La leggenda vuole che, alla fine del suo discorso, Stout sia stato buttato fuori dal club, ma si tratta appunto di una leggenda. È molto più probabile che la perfomance dello scrittore sia stata accolta con un applauso di apprezzamento per il suo brillante divertissement. Ciò non toglie che, a un anno di distanza, Julian Wolff abbia sentito il dovere di presentare un intervento, nel quale respingeva le insinuazioni di Stout, che erano catalogate come prive di senso.
Come esempio dei contro-ragionamenti di Wolff possiamo citare la sua replica all’accenno fatto da Stout sullo svenimento di Watson al riapparire di Holmes dopo la sua sparizione alle cascate del Reichenbach. Wolff fece notare che Stout aveva omesso la precisazione di Watson sul fatto che quella fu la prima e unica volta in cui gli capitò di svenire per uno shock, una precisazione che una donna non avrebbe mai fatto, dato che le donne non si vergognano di essere svenute, ma quasi ne sono orgogliose (perché uno svenimento accentua la loro femminilità, si presume).

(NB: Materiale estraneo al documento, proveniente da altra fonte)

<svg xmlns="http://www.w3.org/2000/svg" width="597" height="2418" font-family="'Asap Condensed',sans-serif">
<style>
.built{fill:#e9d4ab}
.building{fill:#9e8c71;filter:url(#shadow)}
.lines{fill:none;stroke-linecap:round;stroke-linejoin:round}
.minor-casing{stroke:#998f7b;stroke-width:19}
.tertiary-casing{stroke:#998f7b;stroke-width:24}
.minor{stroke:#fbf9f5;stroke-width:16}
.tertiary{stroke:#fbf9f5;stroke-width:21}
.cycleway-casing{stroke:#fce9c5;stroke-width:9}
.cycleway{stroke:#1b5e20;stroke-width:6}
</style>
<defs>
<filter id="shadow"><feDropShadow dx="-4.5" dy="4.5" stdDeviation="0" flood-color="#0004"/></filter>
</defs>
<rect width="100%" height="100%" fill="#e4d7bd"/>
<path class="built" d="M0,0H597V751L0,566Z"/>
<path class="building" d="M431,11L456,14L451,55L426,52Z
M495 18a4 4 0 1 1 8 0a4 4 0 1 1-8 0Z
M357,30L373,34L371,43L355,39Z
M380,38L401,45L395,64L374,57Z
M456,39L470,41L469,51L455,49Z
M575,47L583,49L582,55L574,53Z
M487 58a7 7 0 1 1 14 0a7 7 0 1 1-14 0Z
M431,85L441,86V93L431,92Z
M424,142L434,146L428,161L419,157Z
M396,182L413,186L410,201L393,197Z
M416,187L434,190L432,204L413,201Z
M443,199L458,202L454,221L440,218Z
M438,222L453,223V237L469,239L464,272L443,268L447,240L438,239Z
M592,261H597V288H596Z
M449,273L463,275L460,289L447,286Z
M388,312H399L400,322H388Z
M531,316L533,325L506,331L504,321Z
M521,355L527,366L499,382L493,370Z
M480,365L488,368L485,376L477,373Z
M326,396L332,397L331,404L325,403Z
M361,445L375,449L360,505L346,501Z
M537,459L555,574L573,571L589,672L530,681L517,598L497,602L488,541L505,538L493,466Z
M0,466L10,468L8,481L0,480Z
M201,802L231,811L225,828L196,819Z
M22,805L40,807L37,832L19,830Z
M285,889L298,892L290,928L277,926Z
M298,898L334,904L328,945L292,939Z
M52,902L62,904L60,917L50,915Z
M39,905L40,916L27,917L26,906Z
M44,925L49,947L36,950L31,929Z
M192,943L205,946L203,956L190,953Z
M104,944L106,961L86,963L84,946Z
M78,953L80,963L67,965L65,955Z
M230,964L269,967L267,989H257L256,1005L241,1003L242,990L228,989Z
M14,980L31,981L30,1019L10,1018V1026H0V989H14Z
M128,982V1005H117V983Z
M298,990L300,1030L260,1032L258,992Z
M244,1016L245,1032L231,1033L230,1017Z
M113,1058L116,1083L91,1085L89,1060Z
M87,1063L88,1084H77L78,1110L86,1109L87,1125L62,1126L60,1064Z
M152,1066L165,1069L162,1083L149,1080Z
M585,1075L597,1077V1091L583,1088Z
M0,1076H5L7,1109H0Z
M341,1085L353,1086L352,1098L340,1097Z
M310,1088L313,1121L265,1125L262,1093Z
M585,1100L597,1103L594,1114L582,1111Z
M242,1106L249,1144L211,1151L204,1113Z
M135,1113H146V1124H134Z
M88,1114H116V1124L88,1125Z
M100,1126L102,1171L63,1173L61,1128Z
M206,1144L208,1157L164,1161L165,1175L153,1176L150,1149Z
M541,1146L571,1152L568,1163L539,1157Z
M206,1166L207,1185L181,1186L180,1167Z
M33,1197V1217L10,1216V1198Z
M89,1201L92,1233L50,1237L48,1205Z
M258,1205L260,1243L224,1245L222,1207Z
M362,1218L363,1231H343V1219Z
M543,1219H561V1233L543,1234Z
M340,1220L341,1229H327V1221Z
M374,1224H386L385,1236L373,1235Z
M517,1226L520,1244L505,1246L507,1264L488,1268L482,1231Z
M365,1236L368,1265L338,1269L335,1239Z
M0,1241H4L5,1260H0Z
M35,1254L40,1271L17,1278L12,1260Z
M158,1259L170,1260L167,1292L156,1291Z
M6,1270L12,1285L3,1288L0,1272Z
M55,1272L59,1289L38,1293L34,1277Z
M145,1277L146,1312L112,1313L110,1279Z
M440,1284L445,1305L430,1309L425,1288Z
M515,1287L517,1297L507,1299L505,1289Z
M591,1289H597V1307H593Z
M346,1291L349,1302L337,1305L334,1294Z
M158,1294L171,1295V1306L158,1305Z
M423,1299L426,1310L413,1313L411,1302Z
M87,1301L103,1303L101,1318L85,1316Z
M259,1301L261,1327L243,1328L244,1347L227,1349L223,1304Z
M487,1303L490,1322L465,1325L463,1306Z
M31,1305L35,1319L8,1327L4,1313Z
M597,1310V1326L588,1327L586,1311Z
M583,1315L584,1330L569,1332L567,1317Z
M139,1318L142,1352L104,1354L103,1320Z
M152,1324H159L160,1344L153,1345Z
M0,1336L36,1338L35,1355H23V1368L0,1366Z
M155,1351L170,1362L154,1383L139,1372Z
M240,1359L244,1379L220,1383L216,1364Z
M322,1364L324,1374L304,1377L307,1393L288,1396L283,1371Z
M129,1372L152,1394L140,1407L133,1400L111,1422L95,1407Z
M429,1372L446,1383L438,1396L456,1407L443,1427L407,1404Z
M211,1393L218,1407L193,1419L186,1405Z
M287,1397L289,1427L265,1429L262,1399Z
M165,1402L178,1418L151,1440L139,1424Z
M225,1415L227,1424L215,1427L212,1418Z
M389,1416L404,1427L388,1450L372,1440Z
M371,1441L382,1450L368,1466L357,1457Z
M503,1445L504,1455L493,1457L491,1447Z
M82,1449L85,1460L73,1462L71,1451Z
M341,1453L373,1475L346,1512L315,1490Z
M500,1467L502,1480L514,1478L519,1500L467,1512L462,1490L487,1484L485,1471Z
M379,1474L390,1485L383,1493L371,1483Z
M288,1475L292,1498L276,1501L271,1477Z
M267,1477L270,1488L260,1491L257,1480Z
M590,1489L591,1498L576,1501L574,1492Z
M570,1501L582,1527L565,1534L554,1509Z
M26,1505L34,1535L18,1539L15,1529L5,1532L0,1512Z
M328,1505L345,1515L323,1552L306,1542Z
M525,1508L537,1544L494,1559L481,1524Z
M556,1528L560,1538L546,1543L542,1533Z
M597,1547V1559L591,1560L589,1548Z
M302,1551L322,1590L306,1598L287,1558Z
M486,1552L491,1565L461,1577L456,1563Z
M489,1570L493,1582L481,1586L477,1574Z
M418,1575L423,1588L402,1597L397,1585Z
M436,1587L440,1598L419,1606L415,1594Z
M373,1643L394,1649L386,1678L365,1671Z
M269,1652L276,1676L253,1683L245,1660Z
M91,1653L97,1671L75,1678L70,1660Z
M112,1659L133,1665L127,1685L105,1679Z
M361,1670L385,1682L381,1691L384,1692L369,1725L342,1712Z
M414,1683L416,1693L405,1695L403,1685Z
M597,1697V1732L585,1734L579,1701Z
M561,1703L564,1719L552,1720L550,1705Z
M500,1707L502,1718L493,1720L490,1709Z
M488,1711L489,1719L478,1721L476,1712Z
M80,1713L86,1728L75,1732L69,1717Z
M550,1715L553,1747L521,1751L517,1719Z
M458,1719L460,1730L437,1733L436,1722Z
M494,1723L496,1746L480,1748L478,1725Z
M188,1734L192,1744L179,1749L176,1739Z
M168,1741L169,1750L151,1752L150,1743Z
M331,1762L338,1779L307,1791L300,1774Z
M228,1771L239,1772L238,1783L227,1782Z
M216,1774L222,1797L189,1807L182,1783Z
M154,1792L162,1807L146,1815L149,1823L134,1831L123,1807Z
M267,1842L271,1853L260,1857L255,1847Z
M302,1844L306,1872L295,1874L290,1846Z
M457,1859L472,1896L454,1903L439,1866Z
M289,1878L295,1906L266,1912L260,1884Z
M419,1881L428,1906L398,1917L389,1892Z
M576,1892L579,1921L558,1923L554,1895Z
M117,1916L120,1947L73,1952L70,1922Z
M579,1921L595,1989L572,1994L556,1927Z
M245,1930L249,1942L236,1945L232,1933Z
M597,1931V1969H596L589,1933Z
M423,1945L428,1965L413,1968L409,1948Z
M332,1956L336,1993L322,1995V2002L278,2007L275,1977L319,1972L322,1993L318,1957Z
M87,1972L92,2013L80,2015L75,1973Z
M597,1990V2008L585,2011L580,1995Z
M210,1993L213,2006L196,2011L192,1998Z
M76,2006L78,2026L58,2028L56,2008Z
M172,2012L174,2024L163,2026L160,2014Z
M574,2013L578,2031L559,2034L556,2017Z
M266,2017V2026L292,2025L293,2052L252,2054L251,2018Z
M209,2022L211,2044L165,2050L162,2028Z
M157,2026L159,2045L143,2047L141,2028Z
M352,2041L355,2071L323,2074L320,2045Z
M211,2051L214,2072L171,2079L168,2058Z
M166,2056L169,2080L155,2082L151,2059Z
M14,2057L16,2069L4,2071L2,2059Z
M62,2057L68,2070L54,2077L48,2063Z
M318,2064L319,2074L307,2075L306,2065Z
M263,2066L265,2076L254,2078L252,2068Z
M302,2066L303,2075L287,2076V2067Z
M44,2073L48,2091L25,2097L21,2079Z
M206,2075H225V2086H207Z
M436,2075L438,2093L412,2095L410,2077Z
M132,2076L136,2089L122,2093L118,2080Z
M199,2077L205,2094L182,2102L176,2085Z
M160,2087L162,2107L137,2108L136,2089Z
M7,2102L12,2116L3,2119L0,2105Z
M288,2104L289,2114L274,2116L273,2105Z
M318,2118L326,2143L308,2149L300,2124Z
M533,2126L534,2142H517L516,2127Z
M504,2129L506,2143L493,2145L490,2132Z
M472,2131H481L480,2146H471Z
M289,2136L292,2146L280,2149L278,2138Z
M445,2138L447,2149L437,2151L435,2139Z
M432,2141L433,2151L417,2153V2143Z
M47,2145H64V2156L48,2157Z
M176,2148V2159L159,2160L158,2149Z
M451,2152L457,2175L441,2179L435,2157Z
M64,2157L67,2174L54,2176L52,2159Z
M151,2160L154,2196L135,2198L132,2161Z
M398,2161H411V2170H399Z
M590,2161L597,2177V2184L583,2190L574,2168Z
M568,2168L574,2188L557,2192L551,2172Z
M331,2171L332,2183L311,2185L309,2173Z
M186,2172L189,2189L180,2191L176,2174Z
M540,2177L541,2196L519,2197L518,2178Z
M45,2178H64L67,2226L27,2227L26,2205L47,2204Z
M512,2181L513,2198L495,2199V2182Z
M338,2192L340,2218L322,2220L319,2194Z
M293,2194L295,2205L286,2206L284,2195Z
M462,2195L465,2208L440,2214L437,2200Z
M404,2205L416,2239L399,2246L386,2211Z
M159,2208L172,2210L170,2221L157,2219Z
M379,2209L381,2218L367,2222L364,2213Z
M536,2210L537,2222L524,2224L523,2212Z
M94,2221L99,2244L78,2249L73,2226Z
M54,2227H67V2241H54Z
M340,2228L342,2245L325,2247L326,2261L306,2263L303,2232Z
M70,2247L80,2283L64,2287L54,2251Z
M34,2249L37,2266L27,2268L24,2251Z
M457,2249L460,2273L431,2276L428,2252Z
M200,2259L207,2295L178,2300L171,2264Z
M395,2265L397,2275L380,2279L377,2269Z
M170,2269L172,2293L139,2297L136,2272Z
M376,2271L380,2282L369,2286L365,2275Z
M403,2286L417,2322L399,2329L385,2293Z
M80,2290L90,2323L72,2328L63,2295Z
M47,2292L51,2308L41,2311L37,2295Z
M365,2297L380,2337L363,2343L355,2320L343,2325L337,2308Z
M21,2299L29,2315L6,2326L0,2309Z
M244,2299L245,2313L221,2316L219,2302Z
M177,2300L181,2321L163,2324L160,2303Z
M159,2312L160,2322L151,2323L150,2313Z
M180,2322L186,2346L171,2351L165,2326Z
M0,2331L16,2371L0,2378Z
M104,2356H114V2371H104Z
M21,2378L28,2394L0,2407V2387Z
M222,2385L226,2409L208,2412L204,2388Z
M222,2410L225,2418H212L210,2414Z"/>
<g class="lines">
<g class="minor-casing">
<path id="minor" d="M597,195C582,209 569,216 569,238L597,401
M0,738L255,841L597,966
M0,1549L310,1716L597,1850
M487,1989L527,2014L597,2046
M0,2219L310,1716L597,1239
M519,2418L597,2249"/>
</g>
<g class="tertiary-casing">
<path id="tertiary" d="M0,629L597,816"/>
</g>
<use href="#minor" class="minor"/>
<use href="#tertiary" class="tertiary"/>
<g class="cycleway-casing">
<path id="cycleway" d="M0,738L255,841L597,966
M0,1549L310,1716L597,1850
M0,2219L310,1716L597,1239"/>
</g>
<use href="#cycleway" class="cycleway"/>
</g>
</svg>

Per controbilanciare l’acrostico di Stout, Wolff mise insieme a sua volta i titoli di alcuni racconti, in modo che, leggendo la prima lettera del primo, la seconda del secondo, la terza del terzo e così via, venisse fuori la frase ”Nuts to Rex Stout”, che letteralmente significherebbe “Nocciole per Rex Stout”, ma che nello slang è un modo per mandare qualcuno al diavolo.
La vera sorpresa è però la seconda parte del discorso di Wolff, nella quale egli ammetteva una certa petulanza nel modo di fare di Watson e la associava alla ferita da lui subita durante la guerra, che non è chiaro se fosse alla spalla o alla gamba. Wolff finì così per ipotizzare che la ferita si trovasse a metà strada tra le due, e più esattamente… all’inguine!
Emerge così, e in modo piuttosto inatteso, un’insinuazione sul povero Watson da parte di Wolff che è decisamente peggiore di quella messa in atto da Stout, con il che diventa chiaro che il clima dei ricevimenti degli Irregolari di Baker Street fosse alquanto goliardico e irrispettoso. Del resto sono stati loro, i membri del club, a inventare “il grande gioco”, il cui assunto era che Sherlock Holmes e il dottor Watson fossero persone reali.
*Nota
Il primo incontro ebbe luogo il 6 gennaio del 1934 presso il Christ Cella’s Restaurant (una steakhouse sita al 144 della 45a Str. Est, New York) e fu seguito dalla cena ufficiale del 5 giugno e dalla cena annuale del 7 dicembre.